Pour quiconque qui s’intéresse ne serait-ce qu’un peu à la politique portugaise, il apparait clair que l’influence du Parti communiste s’étend bien au-delà du nombre de suffrages exprimés aux présidentielles. Dans les syndicats, freguesias (agglomérations locales), dans le mouvement étudiant comme dans les différents mouvements ou dans les associations de quartier, bref dans tous les aspects de la vie quotidienne des travailleur-euse et des masses populaires, il est impossible d’éviter de tenir compte de la méthode de travail comme des idées communistes. 

Or, c’est justement cette influence que la classe dirigeante du Portugal essaie de laminer par tous les moyens. Il semble clair, à l’issue de ces élections présidentielles, que les partis que sont CDS-PP et PPD/PSD, compromis dans leur imposition de mesures d’austérité draconiennes, ont perdu une grande part de leur légitimité aux yeux du peuple portugais, d’où la nécessité de recourir et surtout de promouvoir coute que coute l’image des populistes comme repoussoir des frustrations populaires légitimes afin de les éloigner coute que coute de l’influence communiste.

Le contexte de pandémie a fourni une occasion en or à cet effet. Faible mobilisation, déficit de manifestations publiques et militantes (attestées par un faible taux de participation), ont donné un rôle démesuré aux médias corporatistes et aux médias sociaux qui ont profité en particulier aux populistes. 

Pour le PCP cependant, même si André Ventura (et un de ses semblables Tiago Mayan moins vitriolique mais tout aussi dangereux) représentent l’expression “la plus réactionnaire des intérêts du Grand Capital”, il n’en demeure pas moins qu’ils n’atteignent pas le niveau que certains auraient voulu et n’ont pas réussi à faire dévier totalement le débat des élections présidentielles autant qu’escompté. Le PCP poursuit en rappelant que même si nombreux sont ceux et celles qui se sont laissés berner par le discours démagogique de Ventura et Mayan, “l’appui électoral dont jouissent ces candidats est loin de celui dont bénéficiaient les candidats réactionnaires à une autre époque.” 

Autrement dit, l’élection présidentielle du 24 janvier va bien au-delà de la surprise que constitue le gain obtenu par André Ventura.
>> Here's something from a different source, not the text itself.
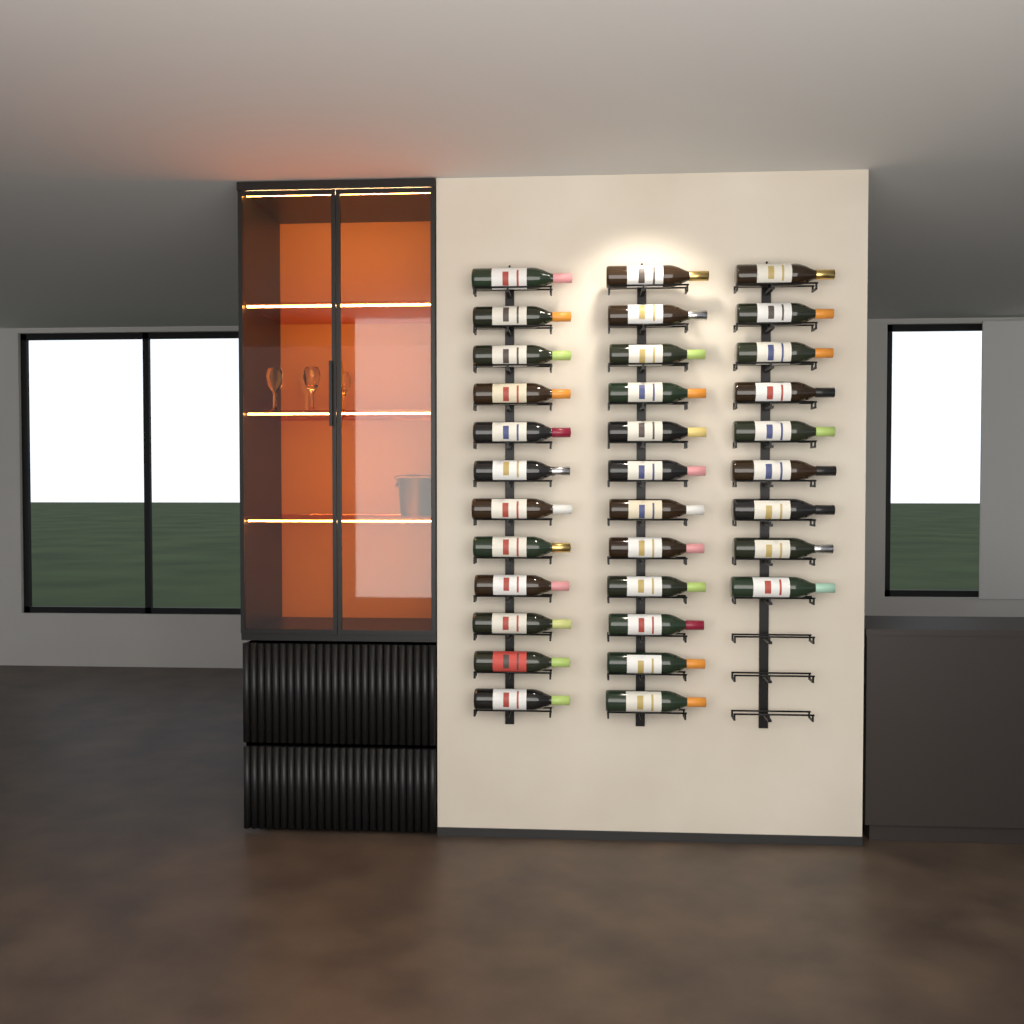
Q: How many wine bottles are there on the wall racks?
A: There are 33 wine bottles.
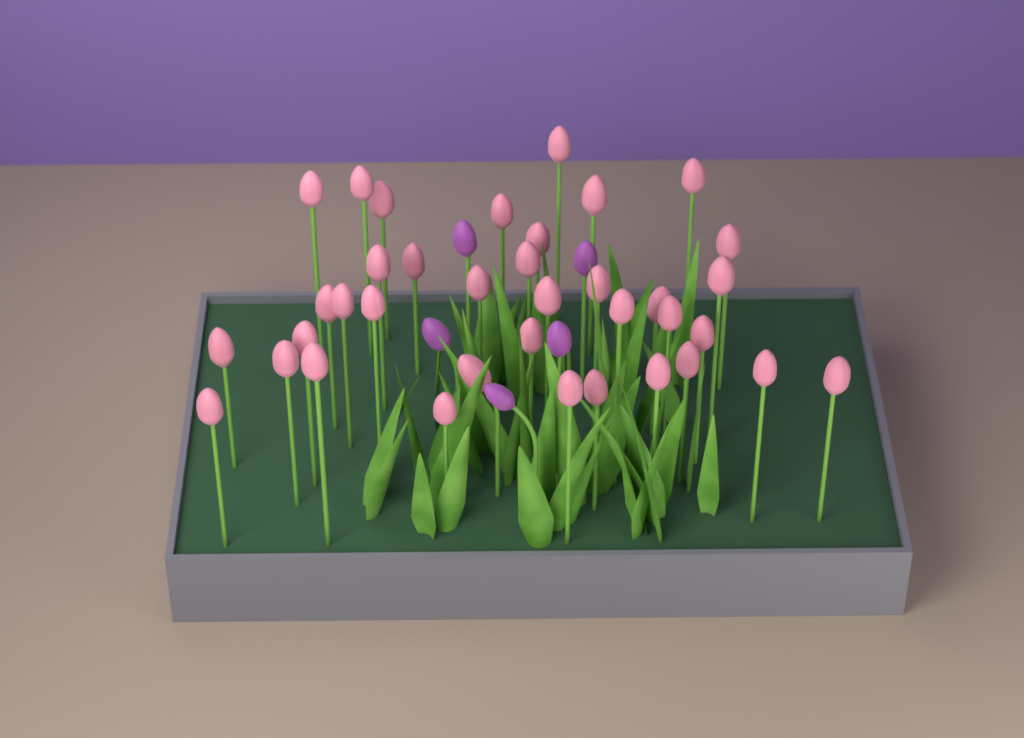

Cette déclaration, tempérée, prend tout son sens lorsque l’on sait que les forces “de gauche” utiliseront cette nouvelle donne politique pour inciter notamment les communistes à s’engager dans une voie qui les mènera à la remorque de la social-démocratie au nom d’un front anti-fasciste. Pour le PCP, cette option est inacceptable et seul un renforcement du Parti et de sa coalition, la CDU, à travers en particulier le rassemblement dans les luttes permettra de battre en brèche la montée de l’extrême-droite.